The flow of arriving guests had slowed to a trickle. In a sizable gap between groups, I turned to Dimitri, whispering out of the corner of my mouth, “Do you feel it too? Something’s up, right? And stop sniffing, you psycho!”

“I feel it,” he muttered back, leaning down by my ear and slipping an arm around my waist, like we were having a private mate moment. Even though I knew why he was touching me, and that it wasn’t because he simply wanted to, it still made me quiver. “But you didn’t want to hear it the other day, Brook. You ready to listen now?”

Ready to listen…? What the fuck could my father’s odd scent have to do with the strained, unnatural behavior of everyone around me?

“Cut the PDA, Creek,” Blake snapped from behind me. “Act your age.”

“Brook!” my mother gasped. “Don’t upset your brother! You know he’s sensitive.”

I spun on them both, startled and goaded past endurance. “Sensitive? He’s as sensitive as a—”

“Don’t you dare finish that sentence,” my father interjected heavily, face flushing an ugly, dusky red. God, could Dimitri be on to something? Because he didn’t sound good, either. “This isn’t the time for your petty envy and rivalry.”

“Mypetty—envy? Are you—I don’t envy Blake!” As the words left my mouth, I wished desperately that I could call them back. In their minds, of course I envied Blake, the tall, handsome alpha brother with no Hensley’s and no disgusting eyeglasses displaying my imperfection to the world. And even those few words of rebellion against the family’s creed that being an alpha werewolf was the universe’s most desirable possible state would be enough to set my father off like a match to a pool of gasoline.

I could see it starting in the swelling of his chest, the clenching of his fists, that vein in his temple going wild.

But Blake got there first.

“You’ll envy me when I’m your boss,” he snarled, lips twisted and eyes glinting with malice. “You keep clinging to this delusion that if you try hard enough, you’ll be the CEO someday. Wait until you’re doing what I tell you, you little asshole!”

That hit me like a punch to the gut, and the world went bright and hazy around me, everything lit up like highbeams in fog.

“What?” My voice didn’t sound, or feel, like it belonged to me. It came from far, far away, hoarse and echoing. “What did you say?”

My parents were both arguing, with each other or with Blake, and he’d started expostulating with them, but it buzzed in my ears like static.

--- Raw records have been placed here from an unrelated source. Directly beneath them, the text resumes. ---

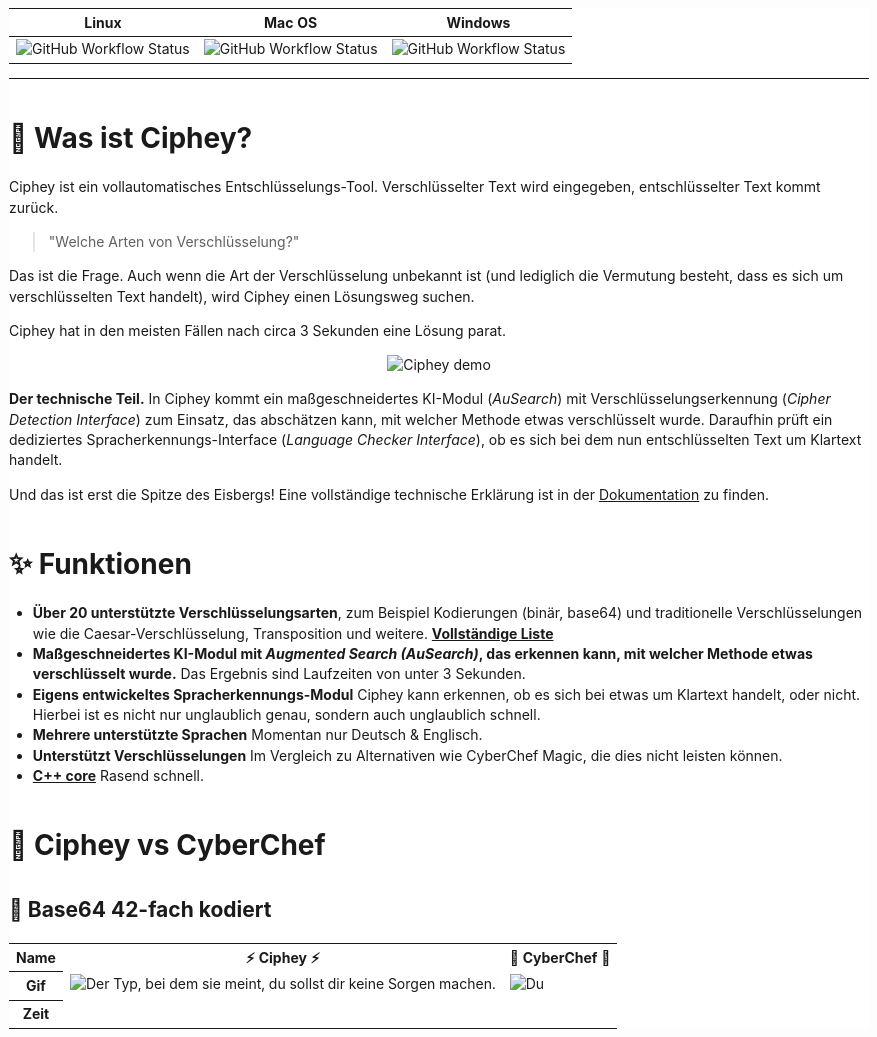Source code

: 
| Linux       | Mac OS | Windows     |
| ----------- | ------ | ----------- |
| ![GitHub Workflow Status](https://img.shields.io/github/workflow/status/ciphey/ciphey/Python%20application?label=Linux) |![GitHub Workflow Status](https://img.shields.io/github/workflow/status/ciphey/ciphey/Python%20application?label=Mac%20OS) | ![GitHub Workflow Status](https://img.shields.io/github/workflow/status/ciphey/ciphey/Python%20application?label=Windows) |


<hr>

# 🤔 Was ist Ciphey?
Ciphey ist ein vollautomatisches Entschlüsselungs-Tool. Verschlüsselter Text wird eingegeben, entschlüsselter Text kommt zurück.
> "Welche Arten von Verschlüsselung?"

Das ist die Frage. Auch wenn die Art der Verschlüsselung unbekannt ist (und lediglich die Vermutung besteht, dass es sich um verschlüsselten Text handelt), wird Ciphey einen Lösungsweg suchen.

Ciphey hat in den meisten Fällen nach circa 3 Sekunden eine Lösung parat.

<p align="center" href="https://asciinema.org/a/336257">
  <img src="https://github.com/Ciphey/Ciphey/raw/master/Pictures_for_README/index.gif" alt="Ciphey demo">
</p>

**Der technische Teil.** In Ciphey kommt ein maßgeschneidertes KI-Modul (_AuSearch_) mit Verschlüsselungserkennung (_Cipher Detection Interface_) zum Einsatz, das abschätzen kann, mit welcher Methode etwas verschlüsselt wurde. Daraufhin prüft ein dediziertes Spracherkennungs-Interface (_Language Checker Interface_), ob es sich bei dem nun entschlüsselten Text um Klartext handelt.

Und das ist erst die Spitze des Eisbergs! Eine vollständige technische Erklärung ist in der [Dokumentation](https://docs.ciphey.online/en/latest) zu finden.

# ✨ Funktionen

- **Über 20 unterstützte Verschlüsselungsarten**, zum Beispiel Kodierungen (binär, base64) und traditionelle Verschlüsselungen wie die Caesar-Verschlüsselung, Transposition und weitere. **[Vollständige Liste](https://docs.ciphey.online/en/latest/ciphers.html)**
- **Maßgeschneidertes KI-Modul mit _Augmented Search (AuSearch)_, das erkennen kann, mit welcher Methode etwas verschlüsselt wurde.** Das Ergebnis sind Laufzeiten von unter 3 Sekunden.
- **Eigens entwickeltes Spracherkennungs-Modul** Ciphey kann erkennen, ob es sich bei etwas um Klartext handelt, oder nicht. Hierbei ist es nicht nur unglaublich genau, sondern auch unglaublich schnell.
- **Mehrere unterstützte Sprachen** Momentan nur Deutsch & Englisch.
- **Unterstützt Verschlüsselungen** Im Vergleich zu Alternativen wie CyberChef Magic, die dies nicht leisten können.
- **[C++ core](https://github.com/Ciphey/CipheyCore)** Rasend schnell.

# 🔭 Ciphey vs CyberChef

## 🔁 Base64 42-fach kodiert

<table>
  <tr>
  <th>Name</th>
    <th>⚡ Ciphey ⚡ </th>
    <th>🐢 CyberChef 🐢</th>
  </tr>
  <tr>
  <th>Gif</th>
    <td><img src="https://github.com/Ciphey/Ciphey/raw/master/Pictures_for_README/ciphey_gooder_cyberchef.gif" alt="Der Typ, bei dem sie meint, du sollst dir keine Sorgen machen."></td>
    <td><img src="https://github.com/Ciphey/Ciphey/raw/master/Pictures_for_README/not_dying.gif" alt="Du"></td>
  </tr>
  <tr>
  <th>Zeit</th>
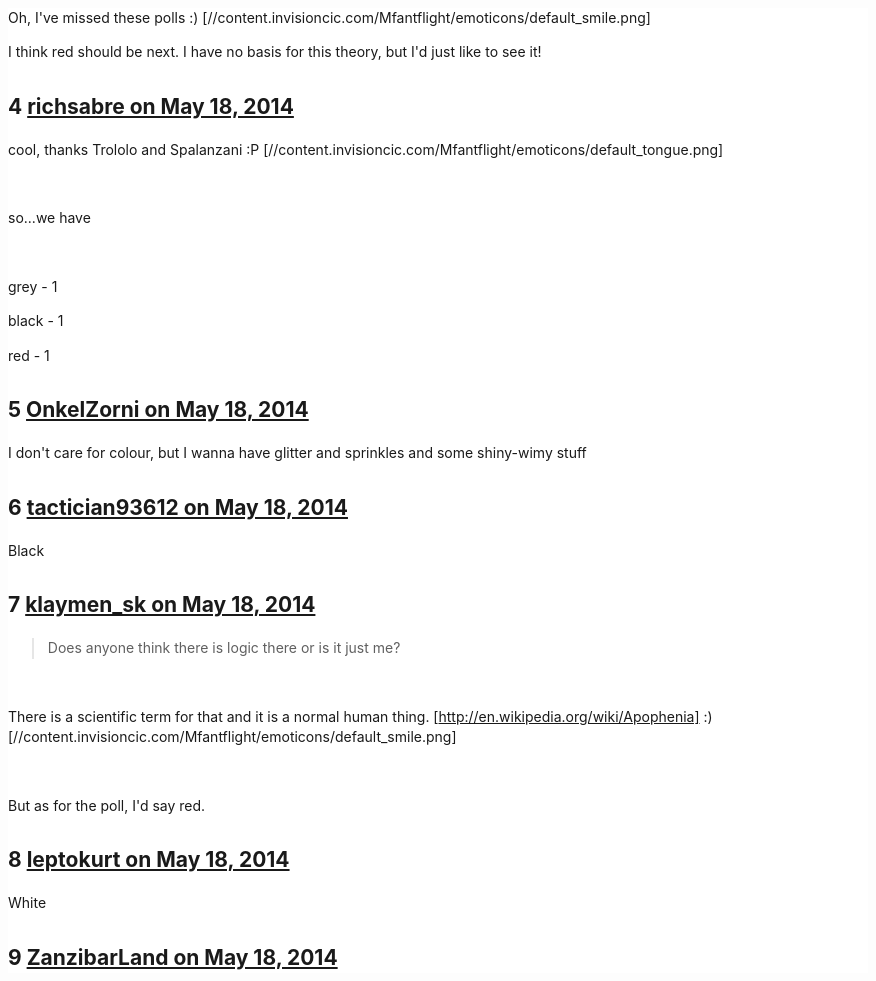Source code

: Oh, I've missed these polls :) [//content.invisioncic.com/Mfantflight/emoticons/default_smile.png]

I think red should be next. I have no basis for this theory, but I'd just like to see it! 

## 4 [richsabre on May 18, 2014](https://community.fantasyflightgames.com/topic/106529-the-most-pointless-threadpoll-ever/?do=findComment&comment=1088796)

cool, thanks Trololo and Spalanzani :P [//content.invisioncic.com/Mfantflight/emoticons/default_tongue.png]

 

so...we have

 

grey - 1

black - 1

red - 1

## 5 [OnkelZorni on May 18, 2014](https://community.fantasyflightgames.com/topic/106529-the-most-pointless-threadpoll-ever/?do=findComment&comment=1088804)

I don't care for colour, but I wanna have glitter and sprinkles and some shiny-wimy stuff

## 6 [tactician93612 on May 18, 2014](https://community.fantasyflightgames.com/topic/106529-the-most-pointless-threadpoll-ever/?do=findComment&comment=1088819)

Black

## 7 [klaymen_sk on May 18, 2014](https://community.fantasyflightgames.com/topic/106529-the-most-pointless-threadpoll-ever/?do=findComment&comment=1088837)

> Does anyone think there is logic there or is it just me?

 

There is a scientific term for that and it is a normal human thing. [http://en.wikipedia.org/wiki/Apophenia] :) [//content.invisioncic.com/Mfantflight/emoticons/default_smile.png]

 

But as for the poll, I'd say red.

## 8 [leptokurt on May 18, 2014](https://community.fantasyflightgames.com/topic/106529-the-most-pointless-threadpoll-ever/?do=findComment&comment=1088879)

White

## 9 [ZanzibarLand on May 18, 2014](https://community.fantasyflightgames.com/topic/106529-the-most-pointless-threadpoll-ever/?do=findComment&comment=1088896)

Dimitri’s voice cut through it, clear and real. “We should go discuss this somewhere private.”

“You have no place in this, you lowlife upstart—”

And Dimitri interrupted my father without hesitation, possibly the only person to have ever done so in my presence. “You’ll do what I say, or I’ll take the microphone over there and tell all these rich, snotty friends of yours that you’re not really an alpha.”

***

The quiet private meeting room the club management had found for us in a big fucking hurry could’ve held at least thirty people, but just the six of us made it feel horrifically claustrophobic.

Six, because Dimitri had insisted—his voice still low enough to keep anyone else from hearing, and his tone even and measured—that our pack shaman be brought along.

We faced off in a circle of sorts, my mother seated stiffly in an armchair near the fireplace, eyes glittering with fury, hands clenched in her silk-clad lap. Blake hovered at her shoulder, red-faced with fury after my father had told him to shut up when he started whining.

And my father and Prescott, our shaman, stood a few feet away, reeking of anger…and of fear.

Fear. Because Dimitri, who stood calmly beside me, had terrified them both.